The Rust regex crate exposes this behavior through find_iter, which returns an iterator over all non-overlapping leftmost-longest matches for a single pattern. Under the hood it uses a lazy DFA with a Thompson NFA fallback. The regex-automata sub-crate exposes a lower-level PikeVM that is closer to the multi-start simulation described here. For multiple patterns, the picture gets more complicated: RegexSet reports which patterns match but not positions; aho_corasick handles the multi-literal case efficiently; a full multi-pattern lexer still typically needs DFA construction.

Hyperscan, Intel’s regex library designed for network packet inspection, takes yet another approach: it reports all end positions where any pattern ends, using SIMD acceleration and a mix of NFA and DFA representations. Its semantics are different (report all match endpoints, not just longest), but it demonstrates that the space of regex execution models is larger than the PCRE vs. RE2 binary.

For people writing lexers in languages without a mature lexer generator, or with regex patterns complex enough to stress DFA construction, an NFA-based all-longest-matches engine is a cleaner primitive than either “run find in a loop” or “build a possibly-enormous DFA.” The algorithm is implementable in a few hundred lines and requires no build-time compilation step.

The Broader Point

The “linear-time regex” story that Cox popularized is important and underappreciated. But it describes a specific operation, find, under specific semantics (leftmost match). Real text processing pipelines need more: scanners that partition input into tokens, multi-pattern matchers that emit different results for different patterns, engines that handle Unicode grapheme clusters or normalization.
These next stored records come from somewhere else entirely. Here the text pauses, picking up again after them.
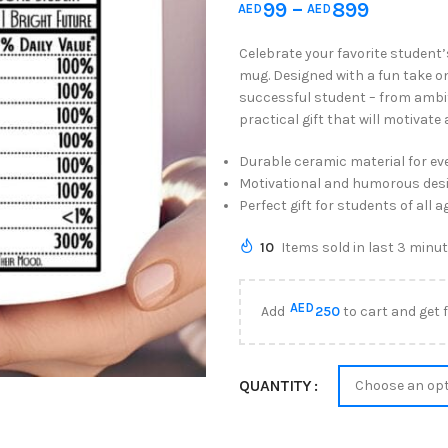
99
–
899
AED
AED
Celebrate your favorite student
mug. Designed with a fun take on 
successful student – from ambitio
practical gift that will motivate
Durable ceramic material for ev
Motivational and humorous des
Perfect gift for students of all a
10
Items sold in last 3 minu
AED
Add
250
to cart and get 
QUANTITY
Each additional requirement is a separate algorithmic problem that may or may not be solved by the “standard” linear-time guarantee.

Vatne’s article is worth reading precisely because it is careful about this. It does not claim to generalize the linear-time guarantee to all regex operations; it identifies one specific gap, the all-longest-matches case, proves that it can be filled within the NFA simulation framework, and shows the algorithm. That kind of precise contribution, without overstating what it achieves, is the kind of writing that makes theoretical results actually useful to practitioners.